Italy’s scandal-hit Monte dei Paschi di Siena will next week unveil a drastic turnaround plan for the bank to meet European Union demands and try to lure investors in a make-or-break attempt to avoid nationalisation.
Italy’s third biggest lender was brought close to financial collapse by the euro zone debt crisis and is engulfed in a judicial probe over its costly purchase of a rival in 2007 and loss-making derivative trades it made in the deal’s aftermath.
The bank, which took 4.1 billion euros ($5.5 billion) in state loans in February, has been told to beef up an already tough restructuring plan if it wants to win the European Union’s approval for the bailout.
Brussels has also demanded that the Tuscan lender carries out a 2.5 billion euros capital increase in 2014. That is more than double the 1 billion euro originally planned by the bank and roughly equal to Monte dei Paschi’s current market capitalisation, making it a very challenging goal. The bank’s shares closed down juts over 1 per cent at 20.71 cent.
“At the moment there seems to be little interest in Monte dei Paschi among investors, either from a strategic or financial view point,” Societe Generale analyst Carlo Tommaselli said in a report this week. “The execution risk ... is high.”
EU Competition Commissioner Joaquin Almunia has said that if the bank, the world’s oldest still in business, cannot raise the funds in the market, the government would have to convert its loans into shares in the bank, thus taking it over.
The possibility that the Italian treasury could take a stake in the bank was already contemplated under the terms of the government’s bailout scheme. This states that if Monte dei Paschi cannot pay its annual nine percent coupon on the state loans, it will issue shares to the treasury.
The sheer size of the capital increase demanded by the EU, the third cash call for the bank since 2008 excluding the bailout, makes the prospect of Monte dei Paschi falling under direct government control a lot more likely.
BIG LOSSES
Monte dei Paschi has lost nearly 8 billion euros in the past two years, and most analysts do not expect it to post a profit before 2015.

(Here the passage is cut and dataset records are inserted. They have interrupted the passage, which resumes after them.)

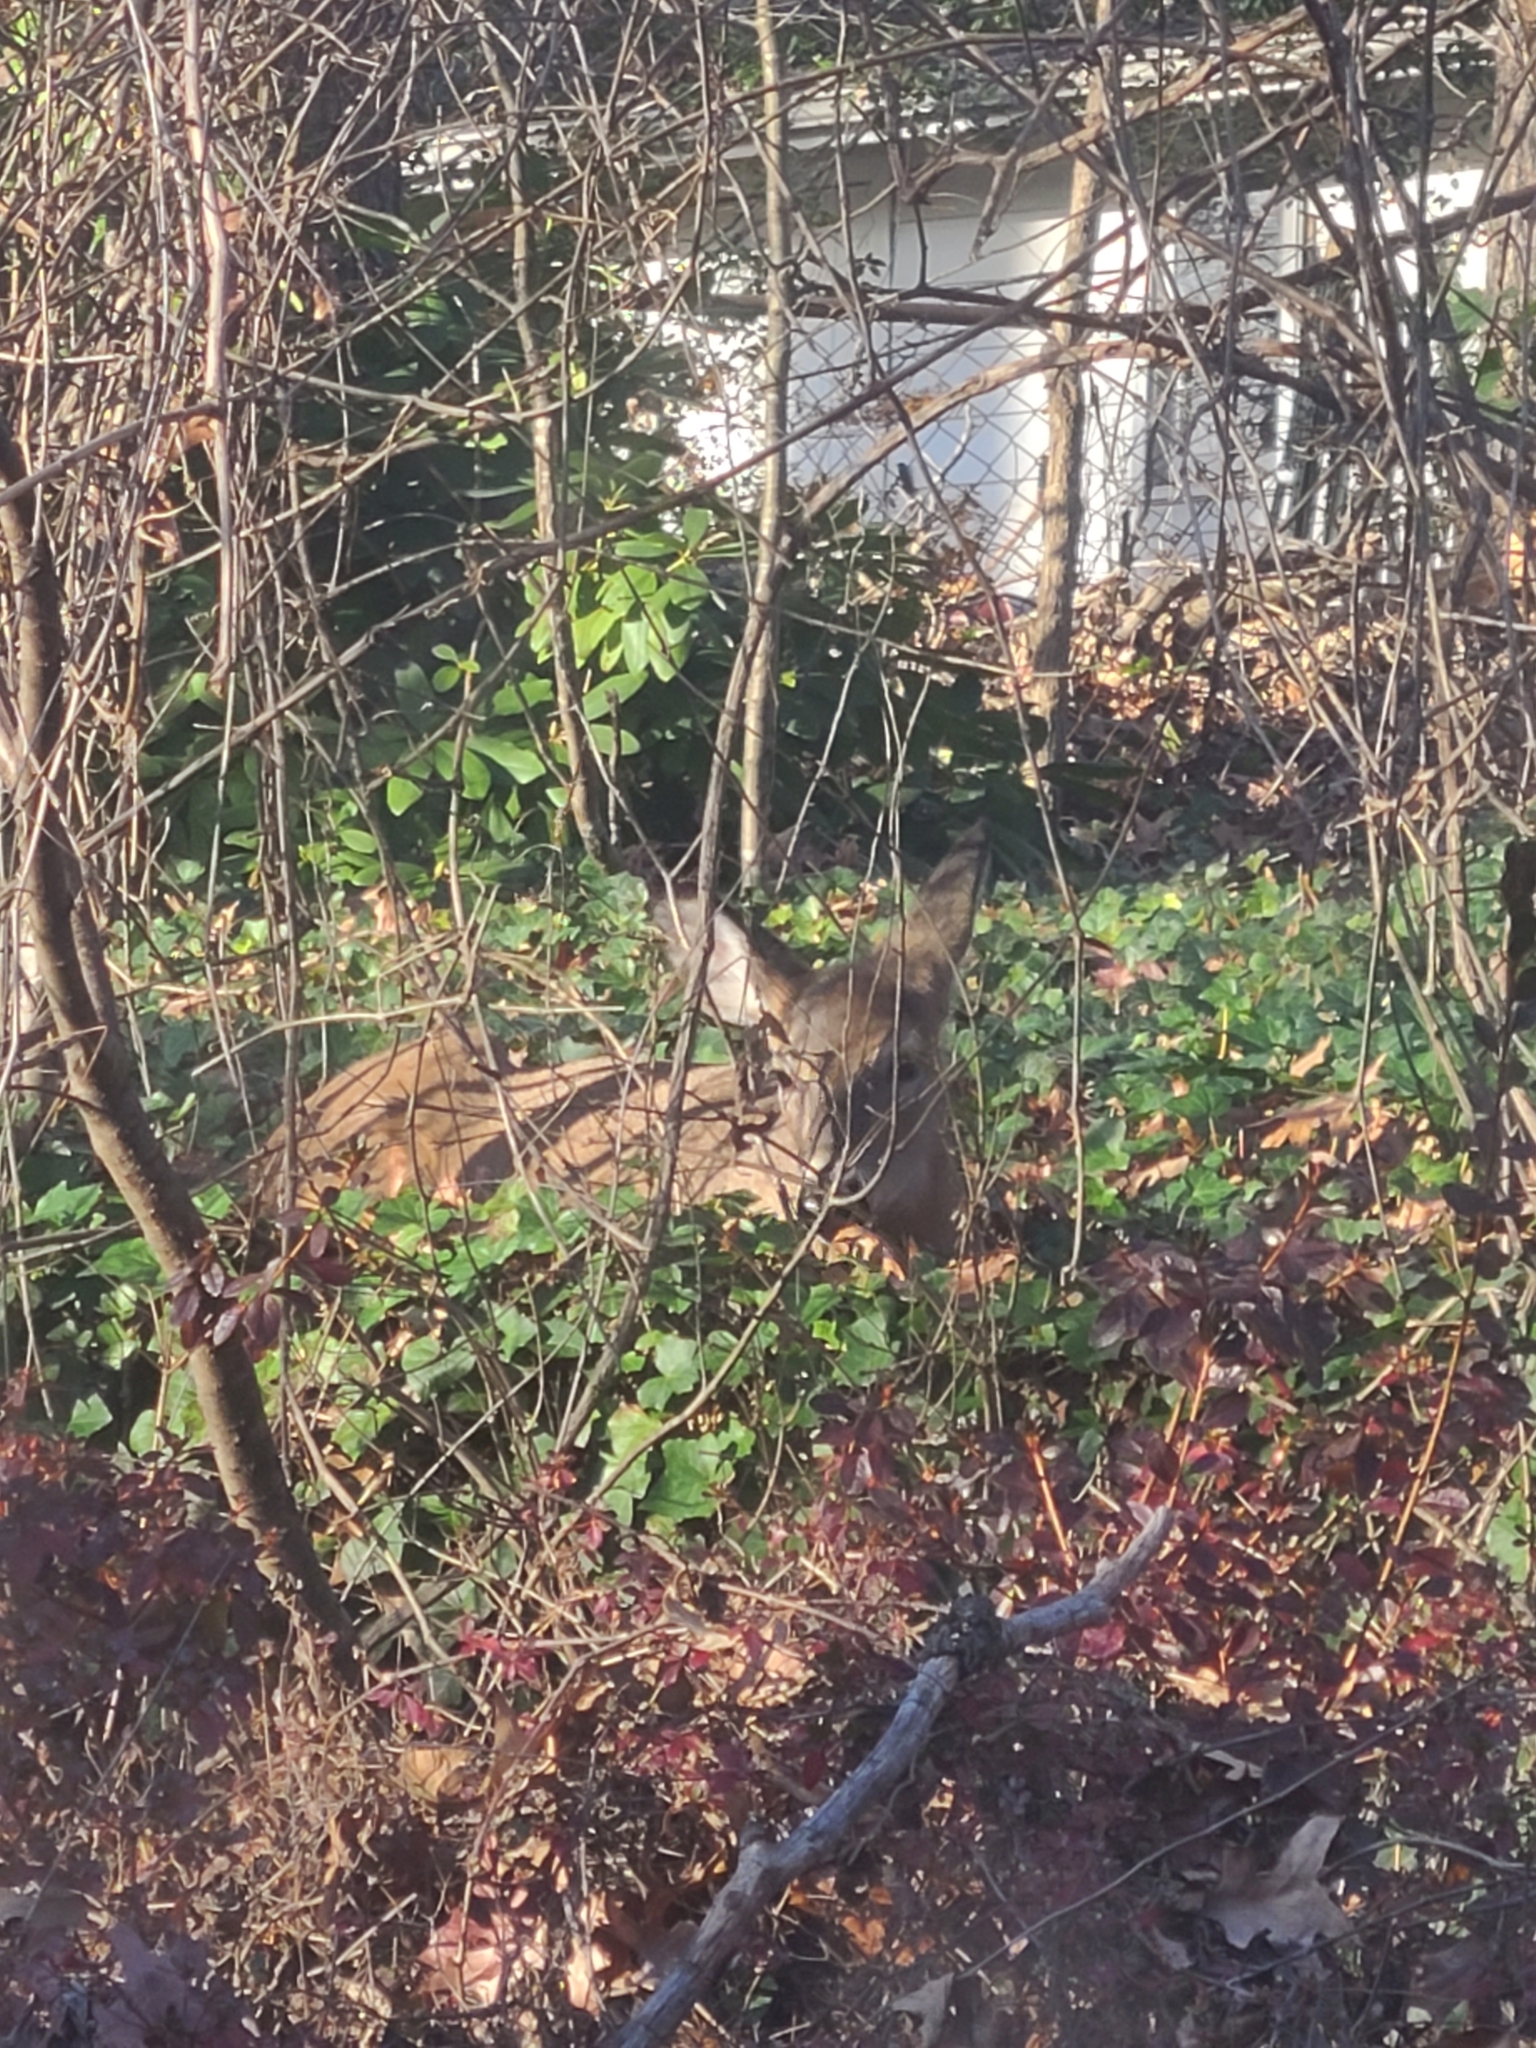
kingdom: Animalia
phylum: Chordata
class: Mammalia
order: Artiodactyla
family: Cervidae
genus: Odocoileus
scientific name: Odocoileus virginianus
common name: White-tailed deer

Without the bailout, its core Tier 1 ratio - a measure of a bank’s financial strength - would fall to just 6.5 percent, well below a minimum of nine percent required by the European Banking Authority, analysts estimate.
The new restructuring plan is expected to include more cost cuts on top of the 4,600 jobs and 400 branches the bank is already shedding in a restructuring drive started by CEO Fabrizio Viola and Chairman Alessandro Profumo - brought in last year to turn its fortunes around.
The plan, to be approved on Tuesday, will also feature a gradual reduction in the bank’s 29-billion euro Italian government bond portfolio, of which just under 30 percent expires by 2015, sources close to the matter told Reuters.
The bank is the only Italian lender among several European banks to have received state aid, but its woes have become a symbol of the deeper troubles of Italy’s financial sector: an economy that has barely grown in more than a decade and opaque ownership structures often more focused on politics than business.
Known as “Daddy Monte” in Siena where it is the biggest private employer, the bank is controlled by a foundation at the centre of a web of local control and political patronage.
The foundation has had to cut its stake in Monte dei Paschi to 33.5 percent from 49 percent in the past 18 months to pay back creditors after running up big debts to keep a grip on the bank.
Two days after Monte dei Paschi approves its plan, three of the bank’s former top managers will stand trial in Siena on charges they hid from regulators the true nature of a 2009 derivative trade with Japanese bank Nomura, which prosecutors allege was made to conceal losses.